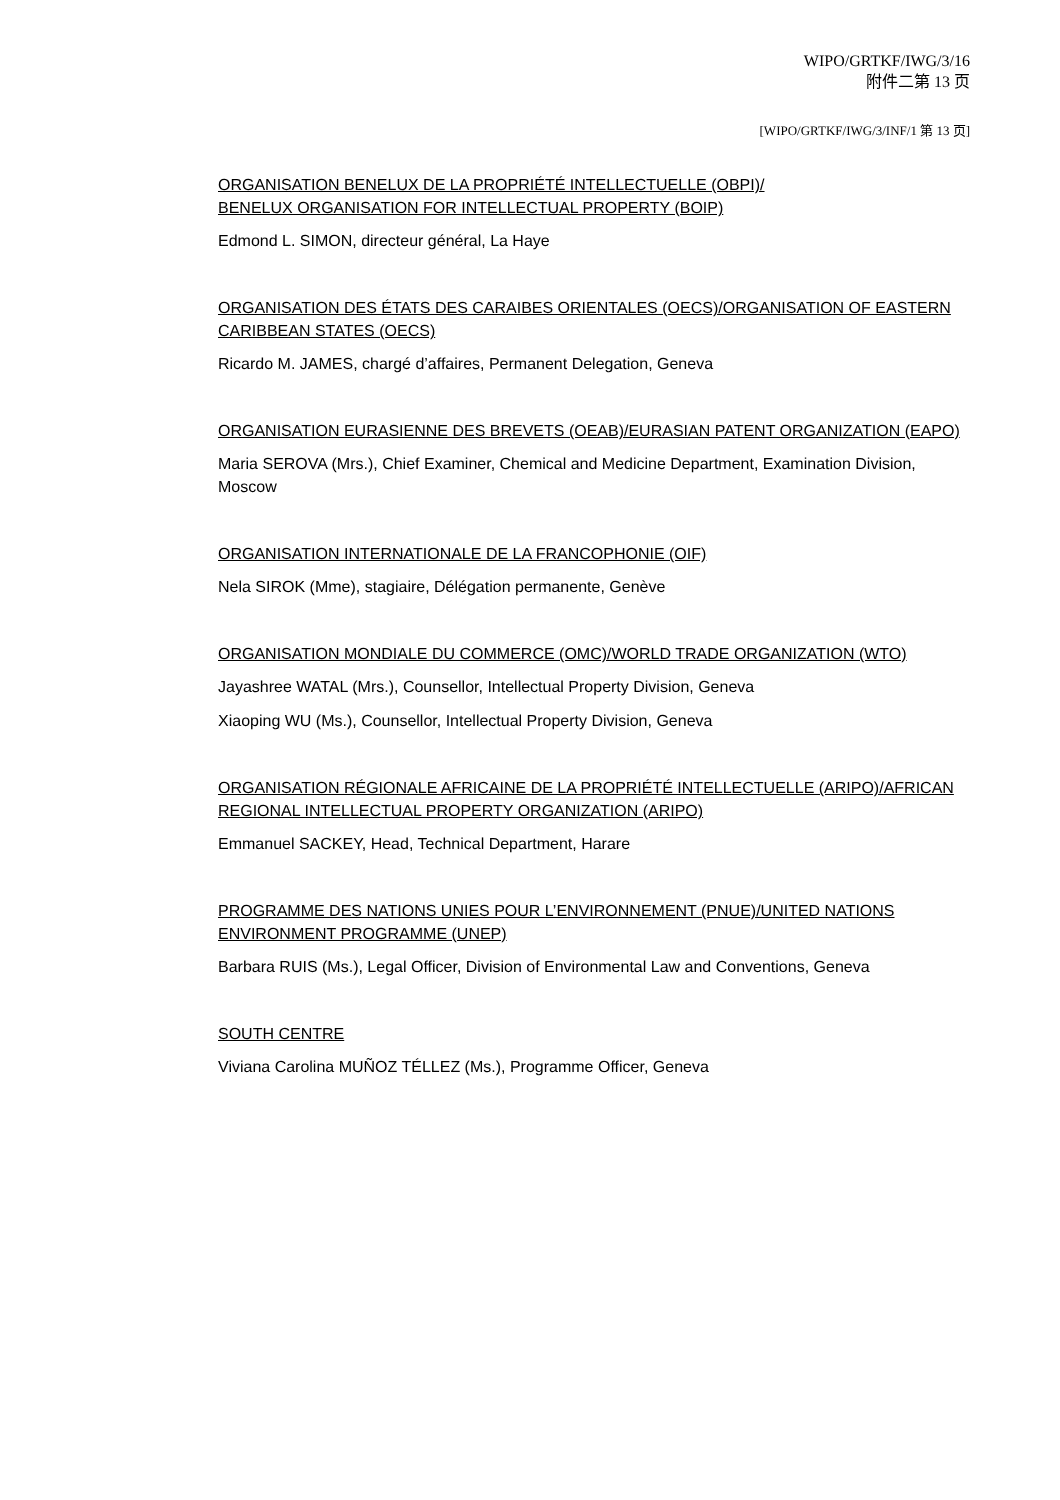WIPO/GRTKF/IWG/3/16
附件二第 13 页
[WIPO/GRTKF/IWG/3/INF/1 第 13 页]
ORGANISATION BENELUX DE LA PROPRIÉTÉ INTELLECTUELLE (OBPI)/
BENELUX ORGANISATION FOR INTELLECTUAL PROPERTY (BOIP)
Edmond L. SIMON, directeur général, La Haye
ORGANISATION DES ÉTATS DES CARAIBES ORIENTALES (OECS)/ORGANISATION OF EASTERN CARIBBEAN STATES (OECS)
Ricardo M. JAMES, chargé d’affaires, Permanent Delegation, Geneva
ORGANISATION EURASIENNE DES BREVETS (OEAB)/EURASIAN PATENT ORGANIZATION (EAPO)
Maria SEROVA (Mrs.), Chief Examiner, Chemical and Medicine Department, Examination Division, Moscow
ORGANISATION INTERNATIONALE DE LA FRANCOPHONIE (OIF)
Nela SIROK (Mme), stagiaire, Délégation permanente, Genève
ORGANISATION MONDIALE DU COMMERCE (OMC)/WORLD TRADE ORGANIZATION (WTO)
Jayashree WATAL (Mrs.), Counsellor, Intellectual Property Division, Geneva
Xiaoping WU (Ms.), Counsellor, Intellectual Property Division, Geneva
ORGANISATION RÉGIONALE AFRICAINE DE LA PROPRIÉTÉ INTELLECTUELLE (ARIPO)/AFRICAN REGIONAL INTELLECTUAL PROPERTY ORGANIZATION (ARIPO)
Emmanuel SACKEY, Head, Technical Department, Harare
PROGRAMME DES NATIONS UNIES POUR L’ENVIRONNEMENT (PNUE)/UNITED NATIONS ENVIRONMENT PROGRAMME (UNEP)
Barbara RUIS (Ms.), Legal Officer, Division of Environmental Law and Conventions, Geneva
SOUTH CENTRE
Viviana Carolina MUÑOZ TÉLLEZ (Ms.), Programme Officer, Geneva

+ + +

Problem
Output the complete listing exactly as it appears, except for the images.

Result for this exercise
WIPO/GRTKF/IWG/3/16
附件二第 13 页
[WIPO/GRTKF/IWG/3/INF/1 第 13 页]
ORGANISATION BENELUX DE LA PROPRIÉTÉ INTELLECTUELLE (OBPI)/
BENELUX ORGANISATION FOR INTELLECTUAL PROPERTY (BOIP)
Edmond L. SIMON, directeur général, La Haye
ORGANISATION DES ÉTATS DES CARAIBES ORIENTALES (OECS)/ORGANISATION OF EASTERN CARIBBEAN STATES (OECS)
Ricardo M. JAMES, chargé d’affaires, Permanent Delegation, Geneva
ORGANISATION EURASIENNE DES BREVETS (OEAB)/EURASIAN PATENT ORGANIZATION (EAPO)
Maria SEROVA (Mrs.), Chief Examiner, Chemical and Medicine Department, Examination Division, Moscow
ORGANISATION INTERNATIONALE DE LA FRANCOPHONIE (OIF)
Nela SIROK (Mme), stagiaire, Délégation permanente, Genève
ORGANISATION MONDIALE DU COMMERCE (OMC)/WORLD TRADE ORGANIZATION (WTO)
Jayashree WATAL (Mrs.), Counsellor, Intellectual Property Division, Geneva
Xiaoping WU (Ms.), Counsellor, Intellectual Property Division, Geneva
ORGANISATION RÉGIONALE AFRICAINE DE LA PROPRIÉTÉ INTELLECTUELLE (ARIPO)/AFRICAN REGIONAL INTELLECTUAL PROPERTY ORGANIZATION (ARIPO)
Emmanuel SACKEY, Head, Technical Department, Harare
PROGRAMME DES NATIONS UNIES POUR L’ENVIRONNEMENT (PNUE)/UNITED NATIONS ENVIRONMENT PROGRAMME (UNEP)
Barbara RUIS (Ms.), Legal Officer, Division of Environmental Law and Conventions, Geneva
SOUTH CENTRE
Viviana Carolina MUÑOZ TÉLLEZ (Ms.), Programme Officer, Geneva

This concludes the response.